Wie krijgt het en wanneer/wat veroorzaakt het?

Schijfdegeneratie is het gevolg van de natuurlijke veroudering van tussenwervelschijven. Het is een 'normaal' proces.

Een hernia van de tussenwervelschijf, soms een 'discushernia' genoemd, kan worden veroorzaakt door:

- de genen
- fysieke factoren

De gemiddelde leeftijd waarop iemand zenuwpijn in het been (ischias) krijgt, ten gevolge van een discushernia, is tussen de 35 en 45 jaar. Het lijkt minder vaak voor te komen bij ouderen.

Zittende beroepen lijken meer risico te lopen dan banen met veel fysieke activiteit. Roken, morbide obesitas en een gebrek aan fitheid lijken factoren te zijn die bijdragen aan een hernia.

Sommige onderzoeken tonen aan dat meer dan 50% van de gemiddelde bevolking een niet-symptomatische hernia heeft. De redenen waarom een hernia symptomatisch wordt, zijn in de meeste gevallen niet goed bekend.
Een conservatieve behandeling zal vaak resulteren in verbetering van de symptomen van een hernia, en het gehernieerde weefsel zal meestal weer geabsorbeerd worden.

Slechts een klein deel (minder dan 5%) van de mensen die lijden aan arm- of beenpijn als gevolg van een hernia, heeft mogelijk een chirurgische behandeling nodig.

Discushernia - Diagnose

Normaal gesproken veroorzaakt een discushernia een chemische en mechanische irritatie van de nabijgelegen zenuwwortel. Dit kan zich uiten door, in het geval van een lage rughernia, uitstralende pijn in de voorkant van de dij, of pijn in de bil en in de achterkant van het been tot aan de voet (ischias), afhankelijk van welke zenuw precies is aangetast door de hernia.

In het geval van een nekhernia zal de pijn langs de arm uitstralen.
Symptomen van verlies van de controle over de darmen of de blaas worden als ernstig beschouwd en er moet onmiddellijk medische hulp worden gezocht.

De arts voert een aantal onderzoeken uit die bepalen of de pijn wordt veroorzaakt door een discushernia, zoals:

- MRI (Magnetic Resonance Imaging)
- EMG (Elektromyogram): zenuwgeleidingsonderzoeken kunnen af en toe worden gedaan.

Discushernia - Behandeling

Niet-chirurgisch

1. De primaire behandeling is een goede pijnbeheersing en het gebruik van ontstekingsremmende medicijnen, de geruststelling dat de aandoening waarschijnlijk vanzelf zal verdwijnen en de aanmoediging om zo snel mogelijk weer de normale activiteiten te hervatten. Sommige artsen adviseren fysiotherapie en/of manipulatietherapie, maar het is niet duidelijk of deze behandeling nuttig is.

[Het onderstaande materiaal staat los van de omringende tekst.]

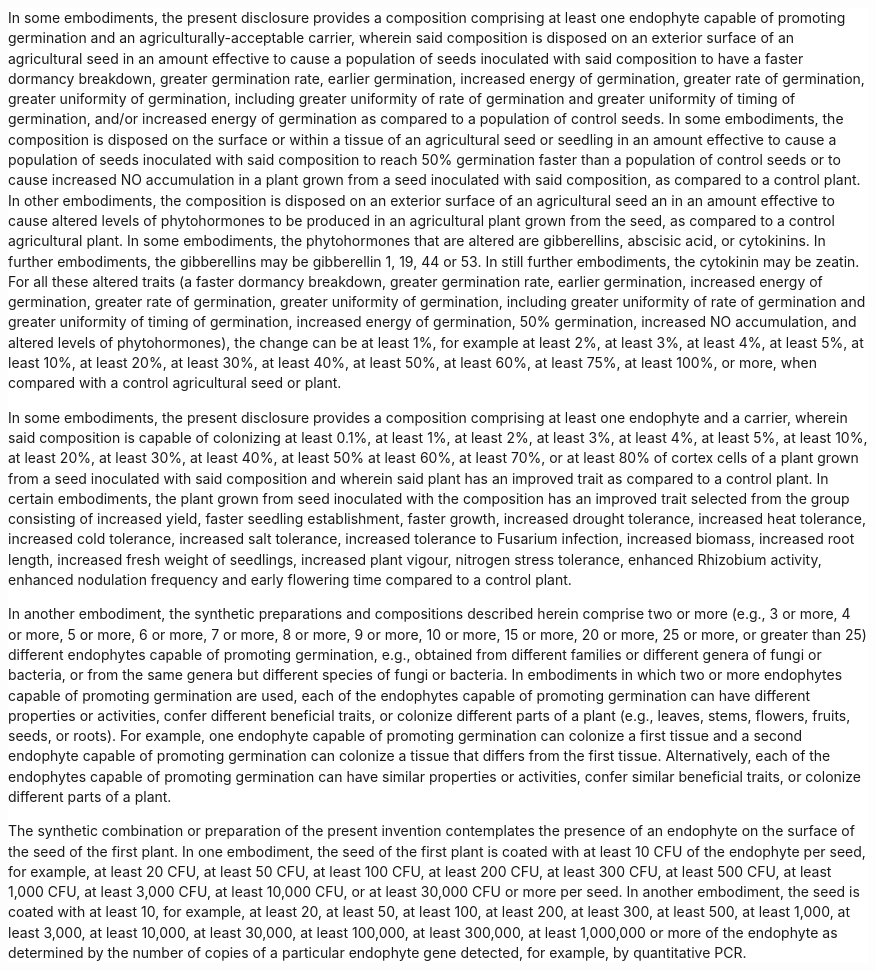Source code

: In some embodiments, the present disclosure provides a composition comprising at least one endophyte capable of promoting germination and an agriculturally-acceptable carrier, wherein said composition is disposed on an exterior surface of an agricultural seed in an amount effective to cause a population of seeds inoculated with said composition to have a faster dormancy breakdown, greater germination rate, earlier germination, increased energy of germination, greater rate of germination, greater uniformity of germination, including greater uniformity of rate of germination and greater uniformity of timing of germination, and/or increased energy of germination as compared to a population of control seeds. In some embodiments, the composition is disposed on the surface or within a tissue of an agricultural seed or seedling in an amount effective to cause a population of seeds inoculated with said composition to reach 50% germination faster than a population of control seeds or to cause increased NO accumulation in a plant grown from a seed inoculated with said composition, as compared to a control plant. In other embodiments, the composition is disposed on an exterior surface of an agricultural seed an in an amount effective to cause altered levels of phytohormones to be produced in an agricultural plant grown from the seed, as compared to a control agricultural plant. In some embodiments, the phytohormones that are altered are gibberellins, abscisic acid, or cytokinins. In further embodiments, the gibberellins may be gibberellin 1, 19, 44 or 53. In still further embodiments, the cytokinin may be zeatin. For all these altered traits (a faster dormancy breakdown, greater germination rate, earlier germination, increased energy of germination, greater rate of germination, greater uniformity of germination, including greater uniformity of rate of germination and greater uniformity of timing of germination, increased energy of germination, 50% germination, increased NO accumulation, and altered levels of phytohormones), the change can be at least 1%, for example at least 2%, at least 3%, at least 4%, at least 5%, at least 10%, at least 20%, at least 30%, at least 40%, at least 50%, at least 60%, at least 75%, at least 100%, or more, when compared with a control agricultural seed or plant.

In some embodiments, the present disclosure provides a composition comprising at least one endophyte and a carrier, wherein said composition is capable of colonizing at least 0.1%, at least 1%, at least 2%, at least 3%, at least 4%, at least 5%, at least 10%, at least 20%, at least 30%, at least 40%, at least 50% at least 60%, at least 70%, or at least 80% of cortex cells of a plant grown from a seed inoculated with said composition and wherein said plant has an improved trait as compared to a control plant. In certain embodiments, the plant grown from seed inoculated with the composition has an improved trait selected from the group consisting of increased yield, faster seedling establishment, faster growth, increased drought tolerance, increased heat tolerance, increased cold tolerance, increased salt tolerance, increased tolerance to Fusarium infection, increased biomass, increased root length, increased fresh weight of seedlings, increased plant vigour, nitrogen stress tolerance, enhanced Rhizobium activity, enhanced nodulation frequency and early flowering time compared to a control plant.

In another embodiment, the synthetic preparations and compositions described herein comprise two or more (e.g., 3 or more, 4 or more, 5 or more, 6 or more, 7 or more, 8 or more, 9 or more, 10 or more, 15 or more, 20 or more, 25 or more, or greater than 25) different endophytes capable of promoting germination, e.g., obtained from different families or different genera of fungi or bacteria, or from the same genera but different species of fungi or bacteria. In embodiments in which two or more endophytes capable of promoting germination are used, each of the endophytes capable of promoting germination can have different properties or activities, confer different beneficial traits, or colonize different parts of a plant (e.g., leaves, stems, flowers, fruits, seeds, or roots). For example, one endophyte capable of promoting germination can colonize a first tissue and a second endophyte capable of promoting germination can colonize a tissue that differs from the first tissue. Alternatively, each of the endophytes capable of promoting germination can have similar properties or activities, confer similar beneficial traits, or colonize different parts of a plant.

The synthetic combination or preparation of the present invention contemplates the presence of an endophyte on the surface of the seed of the first plant. In one embodiment, the seed of the first plant is coated with at least 10 CFU of the endophyte per seed, for example, at least 20 CFU, at least 50 CFU, at least 100 CFU, at least 200 CFU, at least 300 CFU, at least 500 CFU, at least 1,000 CFU, at least 3,000 CFU, at least 10,000 CFU, or at least 30,000 CFU or more per seed. In another embodiment, the seed is coated with at least 10, for example, at least 20, at least 50, at least 100, at least 200, at least 300, at least 500, at least 1,000, at least 3,000, at least 10,000, at least 30,000, at least 100,000, at least 300,000, at least 1,000,000 or more of the endophyte as determined by the number of copies of a particular endophyte gene detected, for example, by quantitative PCR.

2. Een behandeling die bekend staat als radiofrequente denervatie kan worden voorgesteld om de door de hernia aangetaste zenuw te behandelen.

Chirurgie

Als de symptomen aanhouden en onaanvaardbaar zijn voor de patiënt, en in sommige zeldzame gevallen waarbij de hernia kan leiden tot compressie en irritatie van de zenuwwortels wat ernstige pijn en ongemak veroorzaakt, is een operatie vereist.

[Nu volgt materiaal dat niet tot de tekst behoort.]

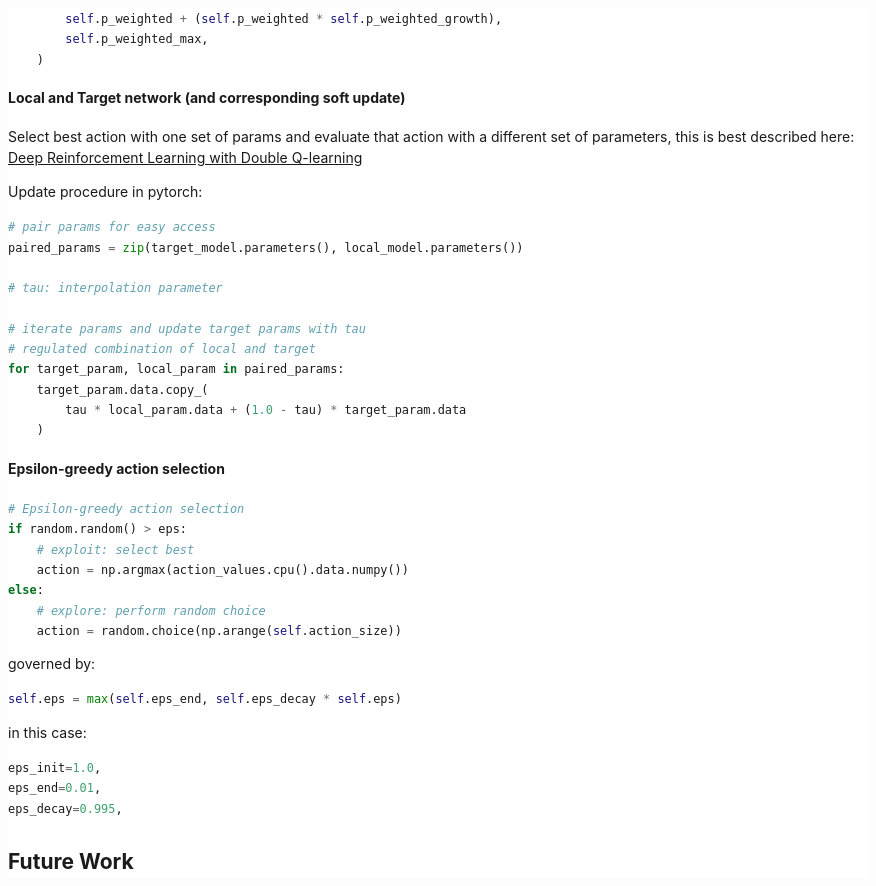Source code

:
 ```python
        self.p_weighted + (self.p_weighted * self.p_weighted_growth),
        self.p_weighted_max,
    )
```


#### Local and Target network (and corresponding soft update)

Select best action with one set of params and evaluate that action with a
different set of parameters, this is best described here: [Deep Reinforcement
Learning with Double Q-learning](https://arxiv.org/abs/1509.06461)

Update procedure in pytorch:
```python
# pair params for easy access
paired_params = zip(target_model.parameters(), local_model.parameters())

# tau: interpolation parameter

# iterate params and update target params with tau 
# regulated combination of local and target
for target_param, local_param in paired_params:
    target_param.data.copy_(
        tau * local_param.data + (1.0 - tau) * target_param.data
    )
```


#### Epsilon-greedy action selection

```python
# Epsilon-greedy action selection
if random.random() > eps:
    # exploit: select best
    action = np.argmax(action_values.cpu().data.numpy())
else:
    # explore: perform random choice
    action = random.choice(np.arange(self.action_size))
```

governed by:
```python
self.eps = max(self.eps_end, self.eps_decay * self.eps)
```

in this case:
```python
eps_init=1.0,
eps_end=0.01,
eps_decay=0.995,
```

## Future Work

Bij chirurgie gaat het meestal om een incisie in de voorkant van de nek (voor een cervicale hernia) of in de rug (voor een lumbale hernia), waarna de gehernieerde tussenwervelschijf wordt verwijderd om de compressie van de zenuw te ontlasten.

Patiënten worden aangemoedigd om zo snel mogelijk na de operatie op te staan en weer te gaan lopen. De duur van de opname hangt af van het ziekenhuis en het land waar de behandeling wordt uitgevoerd. Het wordt ook aanbevolen dat patiënten hun normale dagelijkse activiteiten hervatten volgens het advies van hun arts.